# Fungus? Chinch Bugs?



## krubs (Jun 24, 2018)

Anyone know what this is?


----------



## Gregau33 (Apr 15, 2018)

Looks like insect damage


----------



## krubs (Jun 24, 2018)

do you think it can recover after an application of bug killer?


----------



## Gregau33 (Apr 15, 2018)

Once you fix the problem, you shouldn't have any problems getting it to repair itself. Bermuda is almost impossible to kill 
Just fertilize regularly and make sure you are irrigating the right amount, and that should fill in pretty quickly


----------



## krubs (Jun 24, 2018)

I am pretty sure it's sod webworms, aka moths. I mowed today and saw thousands of moths flying about.


----------



## Grass Whisper (Jun 13, 2018)

Krubs, I get sod web worm yearly and treat with Crosscheck. This only kills the worms and only irritates the moths. You should be able to see where the grass has been chewed and notice worm frass (worm poop). Its strange because I start seeing tons of dragon flys in the yard and their feeding on the moths....


----------



## Crabbychas (Apr 25, 2018)

I just sprayed my lawn with bifenthrin a week ago to kill the armyworms in my yard. They were all dead within 2 days, but most of them died within an hour. I used Ortho bug b gone concentrate at the max rate (12oz per gallon for 1k SF). I haven't seen any more caterpillars yet but I did see a couple moths yesterday. I applied chlorantraniliprole (grub ex) yesterday and will be applying another app of bug b gone next Wednesday to hopefully get the rest of them and break their life cycle.

As for the grass, it is already fully recovered and better than ever.
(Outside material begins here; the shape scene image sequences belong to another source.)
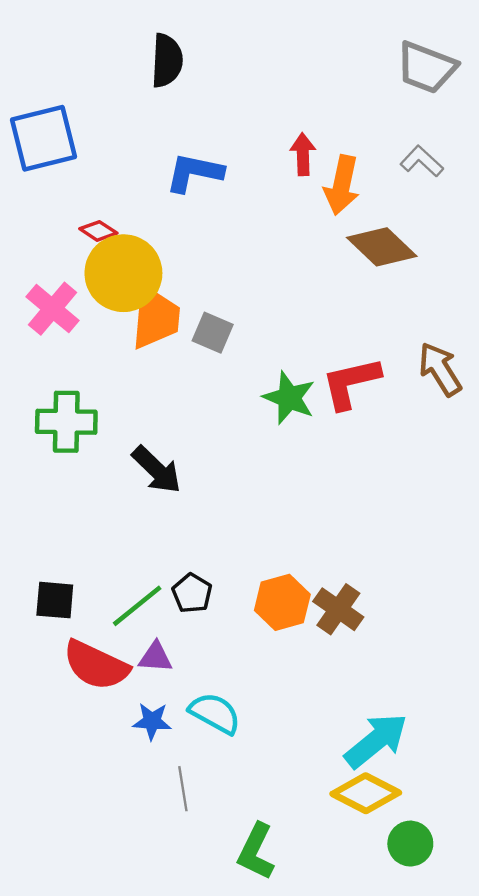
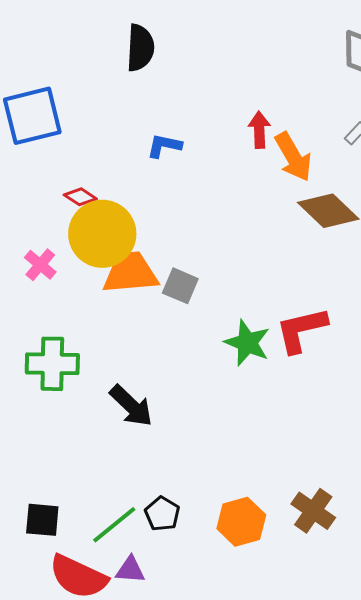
blue L-shape: (194, 173) -> (164, 146), size x0.7
orange arrow: (342, 185) -> (293, 157), turned -42
pink cross: (53, 309) -> (40, 265), size x0.7
orange trapezoid: (155, 318) -> (130, 273), turned -100
brown cross: (338, 609) -> (313, 511), moved

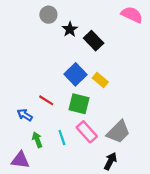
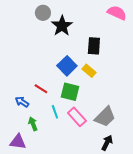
black star: (70, 29) -> (62, 26), size x1.5
black rectangle: (94, 41) -> (94, 46), moved, turned 48
cyan line: (62, 137) -> (55, 112), moved
black arrow: (110, 161) -> (107, 143), moved

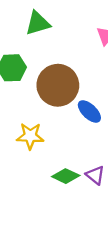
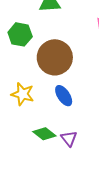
blue ellipse: (89, 111) -> (64, 96), moved

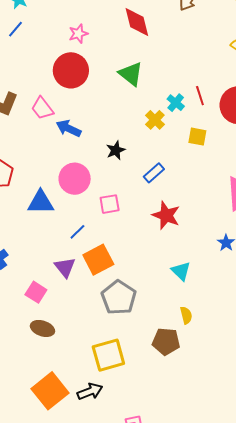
If you spray immediately the dead areas should spring right back to life. My lawn is newly seeded so its not at full thickness yet, but I got them quickly enough that the "dead" stems weren't dead, they had just had all the green parts chewed off. The day after spraying they had visible growth. I don't have any pictures since I sprayed, but if you check out my lawn journal you can see what the damage they did looked like.


----------



## Crimson2v (Jun 25, 2017)

Can you see the worms? Whenever I mow there is always little moths flying around and my front yard is thin, back yard got to the point it was bare dirt.


----------



## krubs (Jun 24, 2018)

I had my lawn care company come out and do an application of pest control. They used Crosscheck in granular form and I watered it in afterwards. Active ingredient is bifenthrin. Do you think one app is enough? He said it would be good up to 3 months so my thoughts are it should kill any new ones that hatch. Or should I reapply in in a couple of weeks?


----------



## Crabbychas (Apr 25, 2018)

When I posted about my damage @Greendoc said it required two apps to get rid of them completely with bifenthrin.


----------